== Fragmento de origen ==

Me resistía a creerlo, ¿eh? Que me daba mucha rabia
pensar que tenía que renunciar a llevar la razón y cambiar de actitud respecto
a cosas básicas como la justicia. Por ejemplo: si me habían ofendido, el
ofensor debía pagar con la horca; si me habían criticado, el criticón debía ser
conocido públicamente por sus miserias; si me habían rechazado, el rechazador
debía conocer la vejación más absoluta, la infelicidad más negra y el rechazo
más firme por parte del mundo entero (y a ser posible, que salga en los
periódicos para inri total).
La mala noticia es que resulta que no funciona así. Me
dio muchísima rabia descubrirlo, porque ¿quién renuncia voluntariamente y por
gusto a ver crucificados a tu ex amiga, tu jefe o a Rajoy-Rubalcaba-Arturmás?
Pero tuve que renunciar al escarnio público del enemigo porque no
funciona así nunca. Que lo sepas. (Hombre, el consuelillo en esto
es que sabes que, según el refrán, antes o después, el enemigo se enterará
de lo que vale un peine, pero eso ya es justicia de orden tipo cósmico en la
que ni entras ni sales, y no te corresponde a ti ponerle fecha de entrega J).
La buena noticia es que, a partir del momento en que
asumes que no son asunto tuyo los asuntos de otros, por deducción matemática (y
mira que me dan miedo las matemáticas) llegas a la conclusión de que los
asuntos tuyos no son asunto de otros. Así que, tan ricamente. Te quitas
el peso del mundo de los hombros (ya sabes que el mundo giraba antes de que tú
te hicieras cargo de él; porque lo sabías, ¿verdad?) y de un
tirón bajas cien kilos de peso.
Y entonces pasas a ocuparte de tus asuntos,
exclusivamente. Es decir, te entregas en cuerpo y alma a la tarea de irte a
Sevilla siguiendo unos pasos facilísimos:
1. ¿Por dónde se va a Hispalis?

===

Ejercicio: Devuelve sin ningún cambio el tramo del fragmento sobre renunciar a la revancha que va desde "Me resistía a" hasta "para inri total).", ambos incluidos.

== Registros proporcionados ==

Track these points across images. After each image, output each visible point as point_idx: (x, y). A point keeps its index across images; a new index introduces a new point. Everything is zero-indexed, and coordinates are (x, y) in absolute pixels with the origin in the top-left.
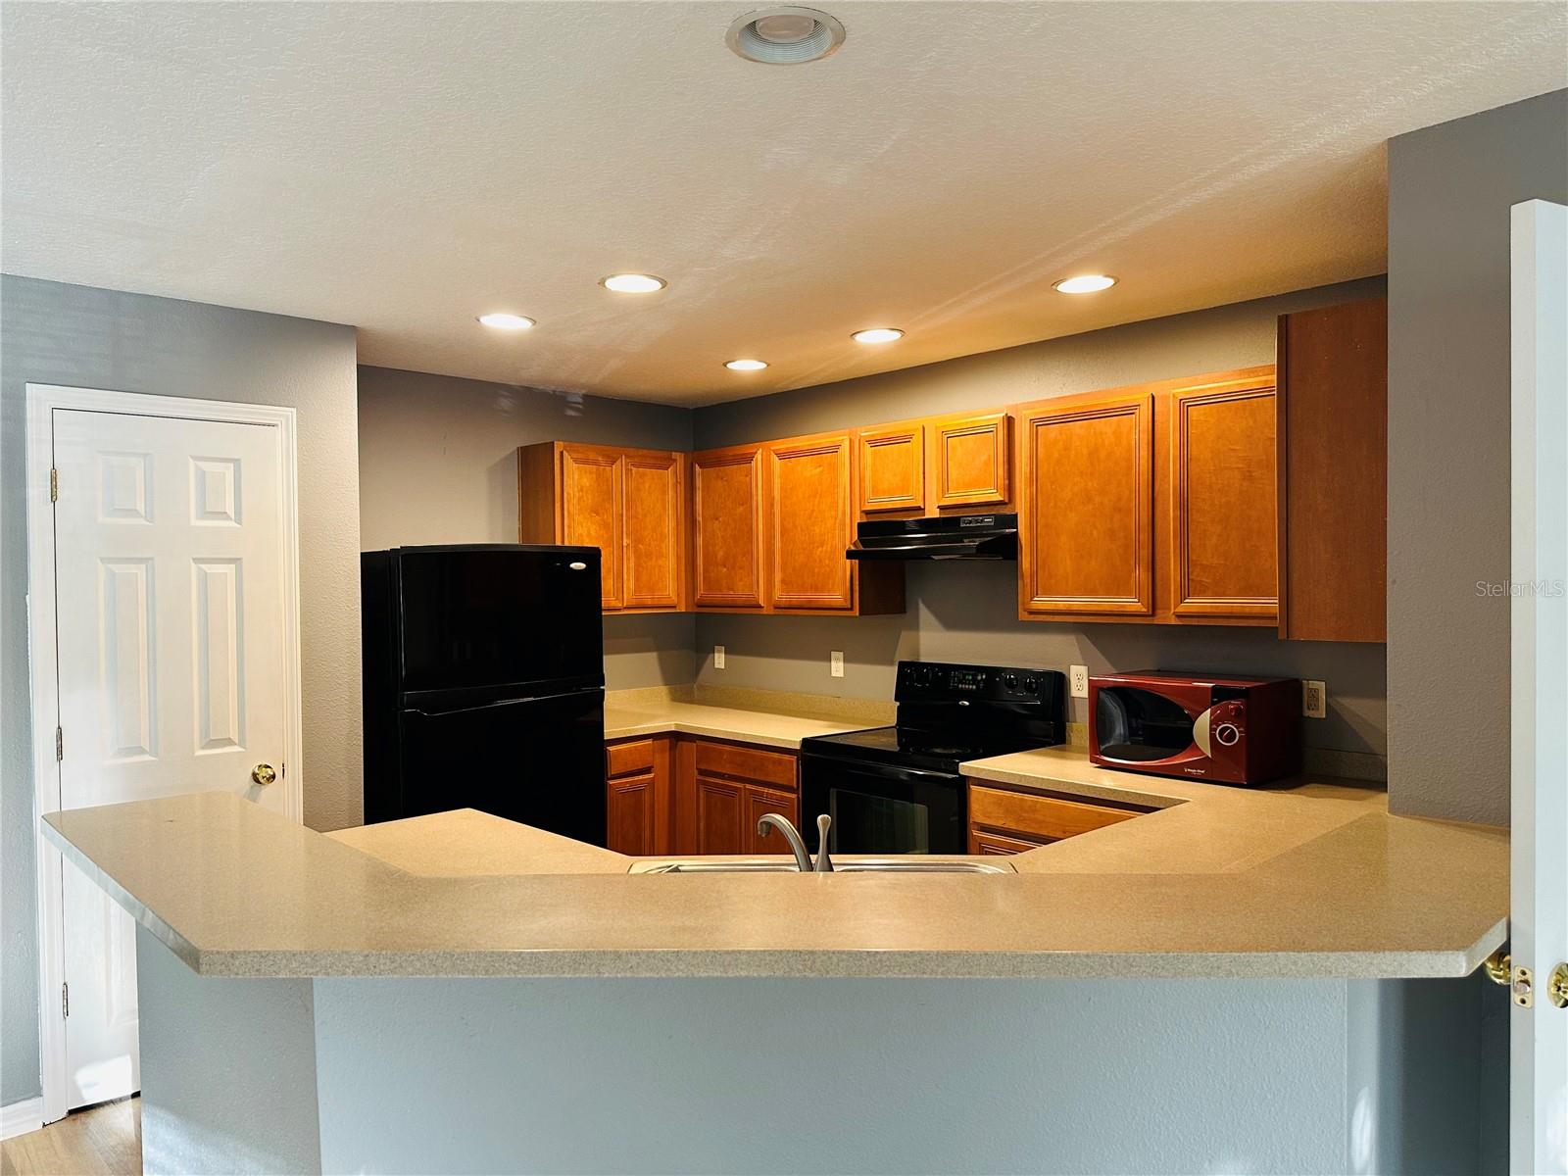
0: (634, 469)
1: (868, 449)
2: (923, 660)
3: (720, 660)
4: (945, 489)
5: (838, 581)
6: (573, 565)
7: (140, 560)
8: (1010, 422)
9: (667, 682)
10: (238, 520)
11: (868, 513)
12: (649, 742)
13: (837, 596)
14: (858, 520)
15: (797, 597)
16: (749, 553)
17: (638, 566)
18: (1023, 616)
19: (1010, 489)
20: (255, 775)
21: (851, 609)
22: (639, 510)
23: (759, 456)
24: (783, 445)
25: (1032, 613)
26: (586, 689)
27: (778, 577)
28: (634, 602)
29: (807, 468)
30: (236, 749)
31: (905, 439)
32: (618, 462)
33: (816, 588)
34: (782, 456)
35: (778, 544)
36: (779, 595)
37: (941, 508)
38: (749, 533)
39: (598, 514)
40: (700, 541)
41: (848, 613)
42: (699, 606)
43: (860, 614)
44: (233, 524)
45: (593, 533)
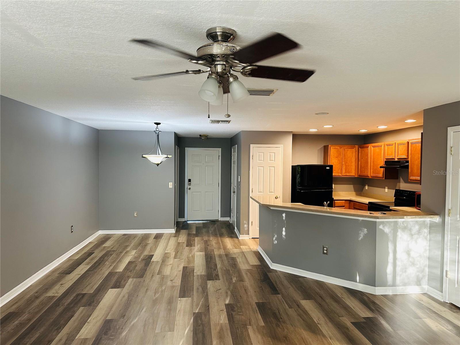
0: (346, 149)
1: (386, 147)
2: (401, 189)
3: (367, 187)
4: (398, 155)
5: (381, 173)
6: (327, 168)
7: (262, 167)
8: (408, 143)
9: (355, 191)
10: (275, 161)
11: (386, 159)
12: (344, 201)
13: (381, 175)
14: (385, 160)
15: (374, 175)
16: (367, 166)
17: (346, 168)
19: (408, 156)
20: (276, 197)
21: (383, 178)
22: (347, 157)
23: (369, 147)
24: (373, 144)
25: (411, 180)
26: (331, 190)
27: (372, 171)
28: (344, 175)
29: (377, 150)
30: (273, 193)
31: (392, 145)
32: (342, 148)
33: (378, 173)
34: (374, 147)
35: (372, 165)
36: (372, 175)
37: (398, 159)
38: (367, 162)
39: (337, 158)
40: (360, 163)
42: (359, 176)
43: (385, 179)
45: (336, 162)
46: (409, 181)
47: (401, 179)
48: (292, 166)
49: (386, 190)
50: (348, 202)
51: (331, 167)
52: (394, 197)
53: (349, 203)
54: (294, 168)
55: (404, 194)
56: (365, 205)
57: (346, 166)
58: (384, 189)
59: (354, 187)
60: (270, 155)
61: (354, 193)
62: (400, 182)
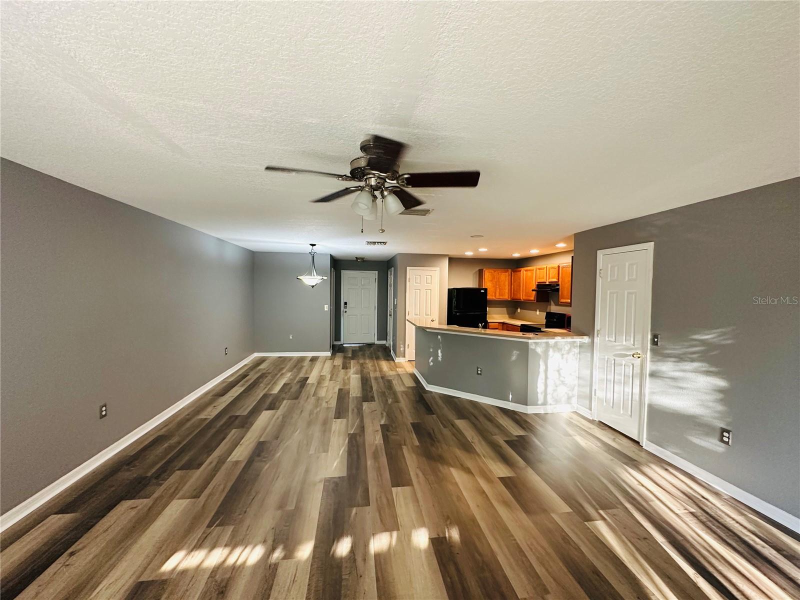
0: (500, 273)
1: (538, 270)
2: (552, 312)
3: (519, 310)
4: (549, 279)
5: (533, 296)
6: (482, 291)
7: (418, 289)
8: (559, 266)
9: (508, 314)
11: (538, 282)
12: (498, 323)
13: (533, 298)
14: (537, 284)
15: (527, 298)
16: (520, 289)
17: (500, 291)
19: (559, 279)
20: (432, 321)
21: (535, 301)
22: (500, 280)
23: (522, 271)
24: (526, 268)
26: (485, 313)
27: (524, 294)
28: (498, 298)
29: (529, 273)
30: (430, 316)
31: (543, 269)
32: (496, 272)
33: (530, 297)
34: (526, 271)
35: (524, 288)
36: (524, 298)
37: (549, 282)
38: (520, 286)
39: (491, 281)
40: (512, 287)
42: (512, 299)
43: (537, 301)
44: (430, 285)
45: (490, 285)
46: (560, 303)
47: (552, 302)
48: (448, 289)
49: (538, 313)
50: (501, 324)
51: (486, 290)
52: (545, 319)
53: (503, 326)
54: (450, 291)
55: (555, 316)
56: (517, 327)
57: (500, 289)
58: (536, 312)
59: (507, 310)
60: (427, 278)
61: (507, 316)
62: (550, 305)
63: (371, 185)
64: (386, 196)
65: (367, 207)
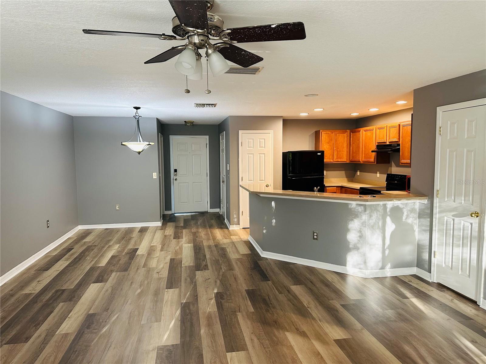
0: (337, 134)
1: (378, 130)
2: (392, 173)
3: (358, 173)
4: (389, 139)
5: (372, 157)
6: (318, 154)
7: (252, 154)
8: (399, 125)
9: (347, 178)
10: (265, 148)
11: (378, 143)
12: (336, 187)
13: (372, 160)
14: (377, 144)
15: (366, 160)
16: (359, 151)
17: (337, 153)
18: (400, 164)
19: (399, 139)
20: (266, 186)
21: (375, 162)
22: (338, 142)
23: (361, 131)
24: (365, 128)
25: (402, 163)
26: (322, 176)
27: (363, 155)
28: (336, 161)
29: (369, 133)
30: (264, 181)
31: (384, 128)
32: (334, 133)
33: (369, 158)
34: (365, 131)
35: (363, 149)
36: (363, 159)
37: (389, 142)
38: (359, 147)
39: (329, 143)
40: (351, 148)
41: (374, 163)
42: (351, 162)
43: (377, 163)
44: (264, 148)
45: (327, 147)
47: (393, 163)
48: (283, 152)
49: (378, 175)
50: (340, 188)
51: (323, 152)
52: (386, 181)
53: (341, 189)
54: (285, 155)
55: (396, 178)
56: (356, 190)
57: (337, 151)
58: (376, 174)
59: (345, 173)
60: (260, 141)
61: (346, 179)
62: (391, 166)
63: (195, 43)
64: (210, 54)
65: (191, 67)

===
== Registros proporcionados ==

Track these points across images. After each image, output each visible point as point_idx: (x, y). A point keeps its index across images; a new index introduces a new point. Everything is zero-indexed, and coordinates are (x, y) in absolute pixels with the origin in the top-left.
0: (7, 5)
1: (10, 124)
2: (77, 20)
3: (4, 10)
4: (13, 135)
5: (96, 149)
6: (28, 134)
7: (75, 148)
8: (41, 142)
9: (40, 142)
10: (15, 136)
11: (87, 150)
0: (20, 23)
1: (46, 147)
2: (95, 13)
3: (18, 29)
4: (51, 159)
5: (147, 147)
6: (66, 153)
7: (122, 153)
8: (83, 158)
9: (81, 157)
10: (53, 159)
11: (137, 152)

===
== Registros proporcionados ==

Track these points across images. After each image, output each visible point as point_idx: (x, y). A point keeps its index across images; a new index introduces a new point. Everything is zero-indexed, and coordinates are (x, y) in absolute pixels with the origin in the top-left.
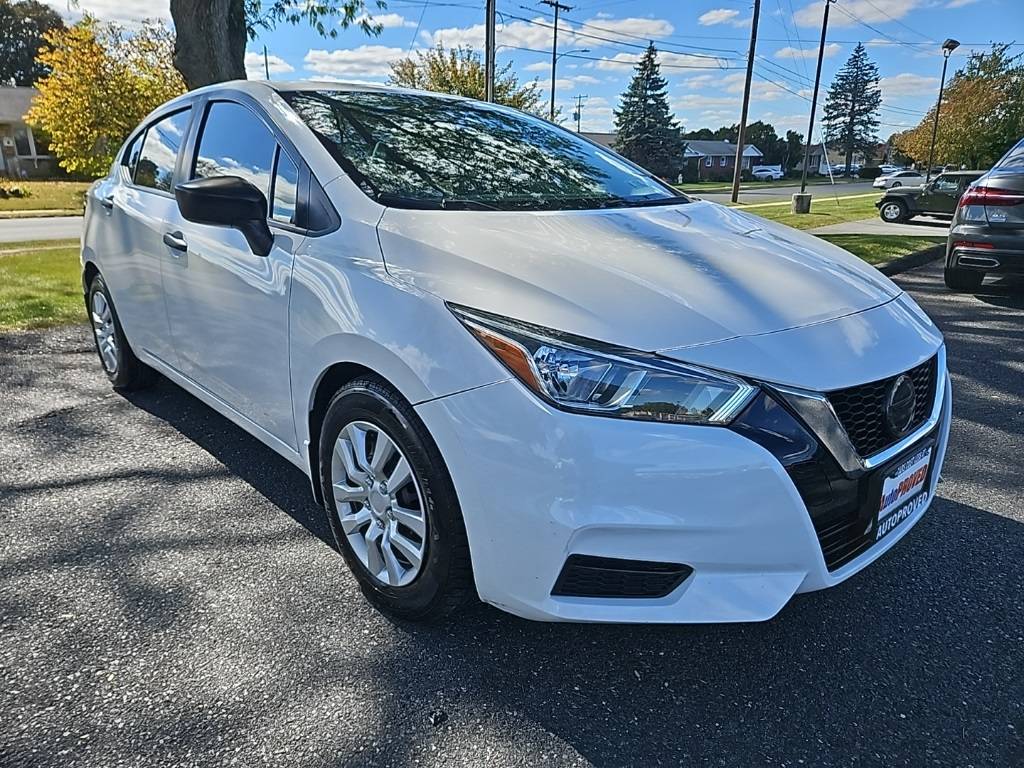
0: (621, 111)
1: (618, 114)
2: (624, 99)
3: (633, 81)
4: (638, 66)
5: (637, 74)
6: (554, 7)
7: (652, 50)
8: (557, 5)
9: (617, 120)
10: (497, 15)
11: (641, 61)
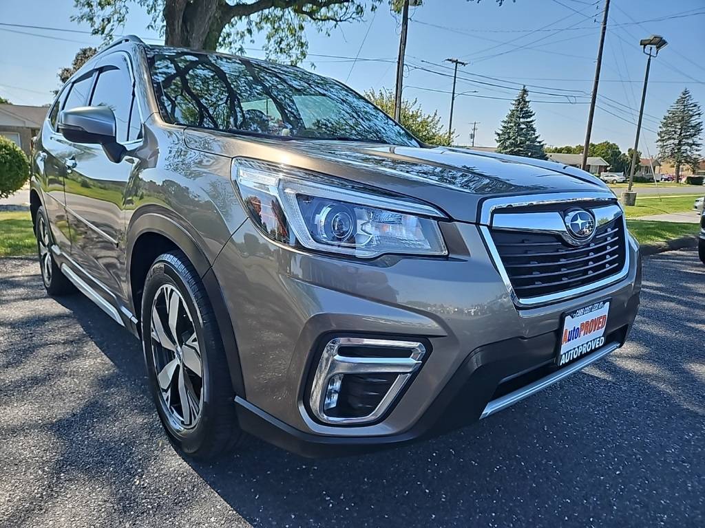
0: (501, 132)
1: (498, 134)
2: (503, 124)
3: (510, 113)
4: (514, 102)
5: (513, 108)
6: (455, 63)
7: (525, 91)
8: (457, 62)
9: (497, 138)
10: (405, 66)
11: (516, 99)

===

Resultado:
Me resistía a creerlo, ¿eh? Que me daba mucha rabia
pensar que tenía que renunciar a llevar la razón y cambiar de actitud respecto
a cosas básicas como la justicia. Por ejemplo: si me habían ofendido, el
ofensor debía pagar con la horca; si me habían criticado, el criticón debía ser
conocido públicamente por sus miserias; si me habían rechazado, el rechazador
debía conocer la vejación más absoluta, la infelicidad más negra y el rechazo
más firme por parte del mundo entero (y a ser posible, que salga en los
periódicos para inri total).